[Machine-readable hardware designs]
-=-=-=-=-

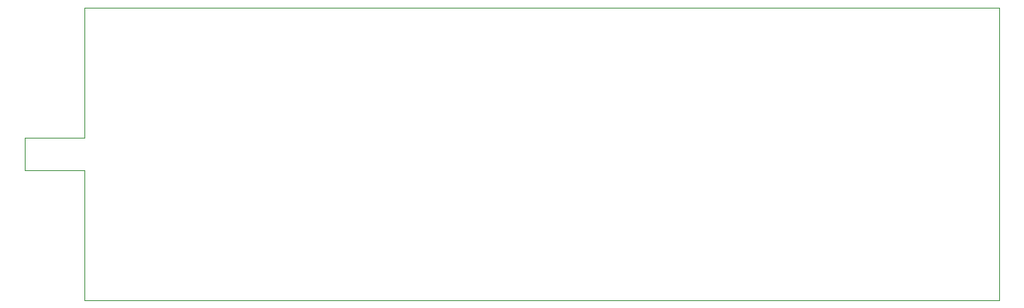
<source format=gm1>
G04 Layer_Color=65535*
%FSLAX43Y43*%
%MOMM*%
G71*
G01*
G75*
%ADD28C,0.100*%
D28*
X0Y0D02*
Y14233D01*
Y17748D02*
Y32000D01*
Y0D02*
X100000D01*
X-6515Y17748D02*
X0D01*
X-6515Y14248D02*
Y17748D01*
Y14248D02*
X0D01*
X100000Y0D02*
Y32000D01*
X0D02*
X100000D01*
M02*

</source>
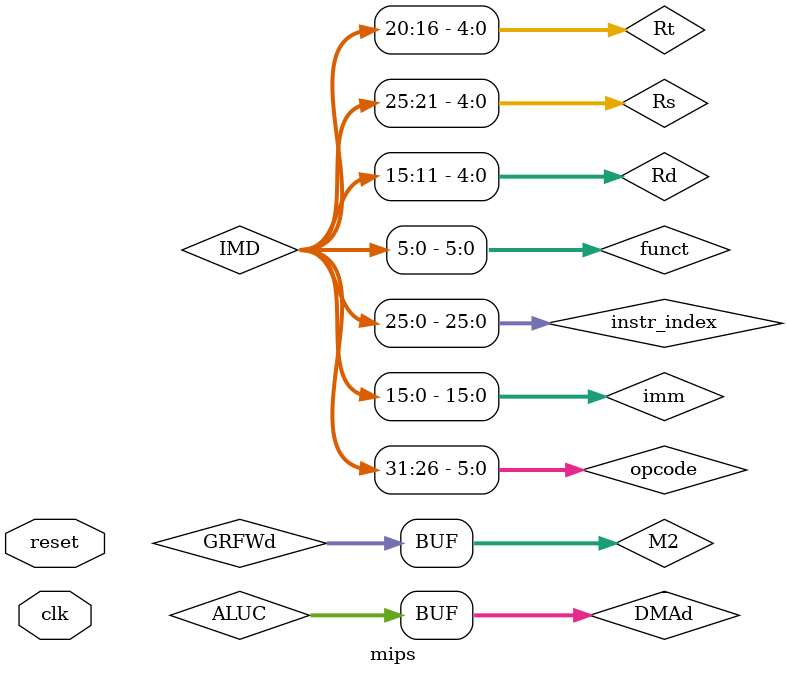
<source format=v>
`include "ALU.v"
`include "Controller.v"
`include "DM.v"
`include "EXT.v"
`include "GRF.v"
`include "IM.v"
`include "NPC.v"
`include "PC.v"
`timescale 1ns / 1ps
`define M1RT 2'b00
`define M1RD 2'b01
`define M1RA 2'b10
//M2
`define M2ALU 2'b00 
`define M2DM 2'b01
`define M2EXT 2'b10
`define M2PC4 2'b11
//M3
`define M3RT 1'b0
`define M3EXT 1'b1

module mips(
    input clk,
    input reset
    );
    
    wire [31:0] Pc, Npc;

    PC _PC(
        .Npc  (Npc),
        .Pc   (Pc),
        .Clk  (clk),
        .Reset(reset)
        );

    wire zero;
    wire [15:0] imm;
    wire [25:0] instr_index;
    wire [31:0] Ra, Pc4;
    wire [1:0] NPCOp;

    NPC _NPC(
        .Npc         (Npc),
        .Pc          (Pc),
        .zero        (zero),
        .imm         (imm),
        .instr_index (instr_index),
        .Ra          (Ra),
        .NPCOp       (NPCOp),
        .Pc4         (Pc4)
        );

    wire [12:0] IMA;
    wire [31:0] IMD;

    assign IMA = Pc[14:2];
    assign instr_index = IMD[25:0];
    assign imm = IMD[15:0];

    IM _IM(
        .A(IMA),
        .D(IMD)
        );

    wire [4:0] Rs, Rt, Wt;
    wire [31:0] GRFWd, Rd1, Rd2;
    wire GRFWr;

    assign Rs = IMD[25:21];
    assign Rt = IMD[20:16];
    assign Ra = Rd1;

    GRF _GRF(
        .Clk  (clk),
        .Reset(reset),
        .Rs   (Rs),
        .Rt   (Rt),
        .Wt   (Wt),
        .Wd   (GRFWd),
        .Wr   (GRFWr),
        .Rd1  (Rd1),
        .Rd2  (Rd2),
        .Pc   (Pc)
        );

    wire [31:0] ALUA, ALUB, ALUC;
    wire [1:0] ALUOp;

    assign ALUA = Rd1;

    ALU _ALU(
        .zero (zero),
        .A    (ALUA),
        .B    (ALUB),
        .ALUOp(ALUOp),
        .C    (ALUC)
        );

    wire [31:0] DMWd, DMAd, DMRd;
    wire DMWr;

    assign DMWd = Rd2;
    assign DMAd = ALUC;

    DM _DM(
        .Clk  (clk),
        .Reset(reset),
        .Wd   (DMWd),
        .Wr   (DMWr),
        .Ad   (DMAd),
        .Rd   (DMRd),
        .Pc   (Pc)
        );

    wire [1:0] EXTOp;
    wire [31:0] EXTout;

    EXT _EXT(
        .imm  (imm),
        .EXTOp(EXTOp),
        .out  (EXTout)
        );

    //M1
    wire [4:0] M1, Rd;
    wire [1:0] M1Sel;

    assign Rd = IMD[15:11];
    assign Wt = M1;
    assign M1 = (M1Sel == `M1RT)? Rt:
                (M1Sel == `M1RD)? Rd:
                (M1Sel == `M1RA)? 5'd31:
                5'b0;

    //M2
    wire [31:0] M2;
    wire [1:0] M2Sel;

    assign GRFWd = M2;
    assign M2 = (M2Sel == `M2ALU)? ALUC:
                (M2Sel == `M2DM)? DMRd:
                (M2Sel == `M2EXT)? EXTout:
                (M2Sel == `M2PC4)? Pc4:
                31'b0;

    //M3
    wire [31:0] M3;
    wire M3Sel;

    assign ALUB = M3;
    assign M3 = (M3Sel == `M3RT)? Rd2:
                (M3Sel == `M3EXT)? EXTout:
                1'b0; 

    wire [5:0] opcode, funct;

    assign opcode = IMD[31:26];
    assign funct = IMD[5:0];

    Controller CLT(
        .ALUOp (ALUOp),
        .EXTOp (EXTOp),
        .NPCOp (NPCOp),
        .M3Sel (M3Sel),
        .M2Sel (M2Sel),
        .M1Sel (M1Sel),
        .DMWr  (DMWr),
        .GRFWr (GRFWr),
        .opcode(opcode),
        .funct (funct)
        );

endmodule

</source>
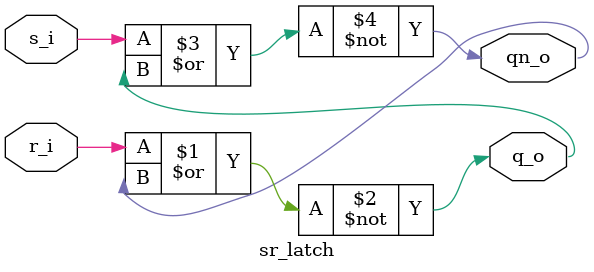
<source format=v>
module sr_latch (
	r_i, // reset
	s_i, // set 
	q_o,
	qn_o
);

input  wire		r_i;
input  wire 	s_i;
output wire		q_o;
output wire		qn_o;

assign q_o = ~ (r_i | qn_o);
assign qn_o = ~ (s_i | q_o);

endmodule
</source>
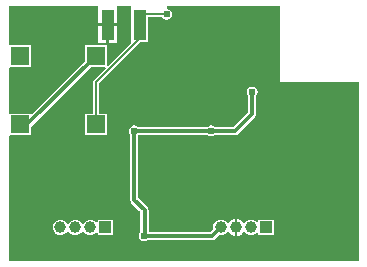
<source format=gbl>
%FSTAX23Y23*%
%MOIN*%
%SFA1B1*%

%IPPOS*%
%ADD13C,0.005905*%
%ADD55C,0.039370*%
%ADD56R,0.039370X0.039370*%
%ADD57R,0.059055X0.059055*%
%ADD58C,0.024016*%
%ADD59C,0.024016*%
%ADD60C,0.025984*%
%ADD61R,0.043307X0.102362*%
%ADD62C,0.014961*%
%ADD63C,0.013780*%
%LNfinal_1_board-1*%
%LPD*%
G36*
X00359Y00324D02*
X00359Y00322D01*
X00622*
Y-00275*
X-00544*
Y0014*
X-00541Y00144*
X-00539*
X-0047*
Y00172*
X-0027Y00372*
X-00222*
X-0022Y00367*
X-0026Y00327*
X-00262Y00324*
X-00262Y0032*
Y00215*
X-00289*
Y00144*
X-00218*
Y00215*
X-00244*
Y00317*
X-00106Y00455*
X-0008*
Y00537*
X-00033*
X-00031Y00533*
X-00025Y00529*
X-00018Y00527*
X-00011Y00529*
X-00005Y00533*
X-00001Y00538*
X0Y00546*
X-00001Y00553*
X-00005Y00559*
X-00011Y00562*
X-00017Y00564*
Y00574*
X00359*
Y00324*
G37*
G36*
X-00135Y0057D02*
D01*
Y00455*
X-00137Y00451*
X-00213Y00374*
X-00218Y00376*
Y00443*
X-00289*
Y0039*
X-00466Y00213*
X-0047Y00215*
X-00539*
X-00541*
X-00544Y00218*
Y00368*
X-00541Y00372*
X-00539*
X-0047*
Y00443*
X-00539*
X-00541*
X-00544Y00447*
Y00574*
X-0025*
X-00246Y00574*
Y00569*
Y00518*
X-00214*
X-00182*
Y00569*
Y00574*
X-00177Y00574*
X-00136*
X-00135Y0057*
G37*
%LNfinal_1_board-2*%
%LPC*%
G36*
X00268Y00305D02*
X00261Y00303D01*
X00255Y003*
X00251Y00294*
X00249Y00287*
X00251Y00279*
X00254Y00275*
Y0022*
X00205Y00171*
X00142*
X00138Y00174*
X00131Y00176*
X00124Y00174*
X00119Y00172*
X-00114*
X-00118Y00175*
X-00125Y00176*
X-00133Y00175*
X-00138Y00171*
X-00142Y00165*
X-00144Y00158*
X-00142Y00151*
X-00139Y00146*
Y-00073*
X-00138Y-00078*
X-00135Y-00083*
X-00105Y-00112*
Y-0018*
X-00109Y-00185*
X-0011Y-00192*
X-00109Y-002*
X-00105Y-00205*
X-00099Y-00209*
X-00092Y-00211*
X-00085Y-00209*
X-0008Y-00206*
X00135*
X00141Y-00205*
X00145Y-00202*
X00158Y-0019*
X00164Y-0019*
X0017Y-0019*
X00176Y-00187*
X00182Y-00183*
X00183Y-00181*
X00184Y-00181*
X00189Y-00181*
X00192Y-00186*
X00199Y-0019*
X00206Y-00194*
X00209*
Y-00164*
Y-00135*
X00206Y-00136*
X00199Y-00138*
X00192Y-00143*
X00189Y-00148*
X00184Y-00148*
X00183Y-00148*
X00182Y-00146*
X00176Y-00142*
X0017Y-0014*
X00164Y-00138*
X00157Y-0014*
X00151Y-00142*
X00145Y-00146*
X00141Y-00151*
X00138Y-00158*
X00138Y-00164*
X00138Y-0017*
X0013Y-00179*
X-00077*
Y-00107*
X-00079Y-00102*
X-00081Y-00097*
X-00112Y-00067*
Y00144*
X00118*
X00124Y0014*
X00131Y00139*
X00138Y0014*
X00142Y00144*
X00211*
X00216Y00145*
X0022Y00148*
X00277Y00205*
X0028Y00209*
X00281Y00214*
Y00275*
X00285Y00279*
X00286Y00287*
X00285Y00294*
X00281Y003*
X00275Y00303*
X00268Y00305*
G37*
G36*
X-00272Y-00138D02*
X-00278Y-0014D01*
X-00285Y-00142*
X-0029Y-00146*
X-00294Y-00151*
X-00296Y-00152*
X-00297*
X-00299Y-00151*
X-00303Y-00146*
X-00309Y-00142*
X-00315Y-0014*
X-00322Y-00138*
X-00328Y-0014*
X-00335Y-00142*
X-0034Y-00146*
X-00344Y-00151*
X-00346Y-00152*
X-00347*
X-00349Y-00151*
X-00353Y-00146*
X-00359Y-00142*
X-00365Y-0014*
X-00372Y-00138*
X-00378Y-0014*
X-00385Y-00142*
X-0039Y-00146*
X-00394Y-00151*
X-00396Y-00158*
X-00398Y-00164*
X-00396Y-00171*
X-00394Y-00177*
X-0039Y-00183*
X-00385Y-00187*
X-00378Y-0019*
X-00372Y-0019*
X-00365Y-0019*
X-00359Y-00187*
X-00353Y-00183*
X-00349Y-00178*
X-00347Y-00177*
X-00346*
X-00344Y-00178*
X-0034Y-00183*
X-00335Y-00187*
X-00328Y-0019*
X-00322Y-0019*
X-00315Y-0019*
X-00309Y-00187*
X-00303Y-00183*
X-00299Y-00178*
X-00297Y-00177*
X-00296*
X-00294Y-00178*
X-0029Y-00183*
X-00285Y-00187*
X-00278Y-0019*
X-00272Y-0019*
X-00265Y-0019*
X-00259Y-00187*
X-00253Y-00183*
X-00252Y-00181*
X-00247Y-00183*
Y-0019*
X-00196*
Y-00139*
X-00247*
Y-00146*
X-00252Y-00148*
X-00253Y-00146*
X-00259Y-00142*
X-00265Y-0014*
X-00272Y-00138*
G37*
G36*
X00218Y-00135D02*
Y-00164D01*
Y-00194*
X00221*
X00229Y-0019*
X00235Y-00186*
X00238Y-00181*
X00243Y-00181*
X00244Y-00181*
X00245Y-00183*
X00251Y-00187*
X00257Y-0019*
X00264Y-0019*
X0027Y-0019*
X00276Y-00187*
X00282Y-00183*
X00283Y-00181*
X00288Y-00183*
Y-0019*
X00339*
Y-00139*
X00288*
Y-00146*
X00283Y-00148*
X00282Y-00146*
X00276Y-00142*
X0027Y-0014*
X00264Y-00138*
X00257Y-0014*
X00251Y-00142*
X00245Y-00146*
X00244Y-00148*
X00243Y-00148*
X00238Y-00148*
X00235Y-00143*
X00229Y-00138*
X00221Y-00136*
X00218Y-00135*
G37*
G36*
X-00182Y00507D02*
X-00209D01*
Y00451*
X-00182*
Y00507*
G37*
G36*
X-00219D02*
X-00246D01*
Y00451*
X-00219*
Y00507*
G37*
%LNfinal_1_board-3*%
%LPD*%
G54D13*
X-00114Y00516D02*
X-00085Y00546D01*
X-00107Y00466D02*
Y00512D01*
X-00253Y0032D02*
X-00107Y00466D01*
X-00253Y00179D02*
Y0032D01*
X-00085Y00546D02*
X-00018D01*
X-00505Y00179D02*
X-00482D01*
G54D55*
X-00372Y-00164D03*
X-00322D03*
X-00272D03*
X00264D03*
X00214D03*
X00164D03*
G54D56*
X-00222Y-00164D03*
X00314D03*
G54D57*
X-00505Y00179D03*
Y00407D03*
X-00253Y00179D03*
Y00407D03*
G54D58*
X-00294Y00327D03*
X-00357Y00375D03*
X00209Y00521D03*
X00318Y00237D03*
X-00516Y00059D03*
X-00257Y00561D03*
X00091D03*
X-00392Y00555D03*
X-00279Y00231D03*
X-00305Y00081D03*
X-00311Y-00013D03*
X-00505Y00238D03*
X-00507Y00342D03*
X-00018Y00546D03*
X-00109Y00287D03*
X0052Y0002D03*
X00253Y-0007D03*
X00401Y-00068D03*
X00205Y00016D03*
X-00092Y-00192D03*
X-00188Y-00258D03*
X00176Y00555D03*
X00468Y00112D03*
X-00117Y00227D03*
X00503Y00242D03*
X00496Y00188D03*
X00588Y00244D03*
X00598Y00146D03*
X00496D03*
X00572Y00066D03*
X00438Y00081D03*
X00468Y-00033D03*
X00394Y0004D03*
X-00525Y00561D03*
X-00527Y00472D03*
X-00531Y0013D03*
Y-00169D03*
X-00527Y-00255D03*
X-00316Y-00262D03*
X-00027Y-00257D03*
X0015Y-00257D03*
X00333Y-00262D03*
X00485D03*
X00605Y-00261D03*
X00609Y-00157D03*
Y-00047D03*
X00596Y001D03*
X00598Y00188D03*
X00344Y00556D03*
X00344Y00475D03*
X00346Y00421D03*
X00594Y00306D03*
X00414Y00307D03*
X00464Y00306D03*
X00368Y00303D03*
X00268Y00287D03*
X-00117Y-00118D03*
X-00131Y-00192D03*
X00131Y00201D03*
X00194Y00231D03*
X00104D03*
X00065D03*
Y00291D03*
X-00018Y00191D03*
X-00271Y00116D03*
X-00345Y-00105D03*
X-00477Y-00044D03*
X00259Y0053D03*
X0017Y00479D03*
X00235Y00238D03*
X00159Y00231D03*
X00333Y00125D03*
X00292Y00122D03*
X00259Y00103D03*
Y00068D03*
X00342Y-0007D03*
X00348Y00029D03*
X0026Y00028D03*
X00201Y-00049D03*
X-00125Y00158D03*
G54D59*
X00131Y00157D03*
G54D60*
X-0007Y0007D03*
X-00023D03*
X00023D03*
X0007D03*
X-0007Y00023D03*
X-00023D03*
X00023D03*
X0007D03*
X-0007Y-00023D03*
X-00023D03*
X00023D03*
X0007D03*
X-0007Y-0007D03*
X-00023D03*
X00023D03*
X0007D03*
G54D61*
X-00107Y00512D03*
X-00214D03*
G54D62*
X-00125Y00158D02*
X0013D01*
X00131Y00157*
X-00092Y-00192D02*
X-00091Y-00192D01*
X-00092Y-00192D02*
X00135D01*
X00268Y00214D02*
Y00287D01*
X-00091Y-00192D02*
Y-00107D01*
X-00125Y-00073D02*
X-00091Y-00107D01*
X00211Y00157D02*
X00268Y00214D01*
X00131Y00157D02*
X00211D01*
X00135Y-00192D02*
X00164Y-00164D01*
X-00125Y-00073D02*
Y00158D01*
G54D63*
X-00482Y00179D02*
X-00253Y00407D01*
M02*
</source>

-=-=-=-=-

HOW TO COMPLETE THIS TASK>
How many lines in the data above contain the string "input"? Reply with only the number.

FINAL ANSWER>
4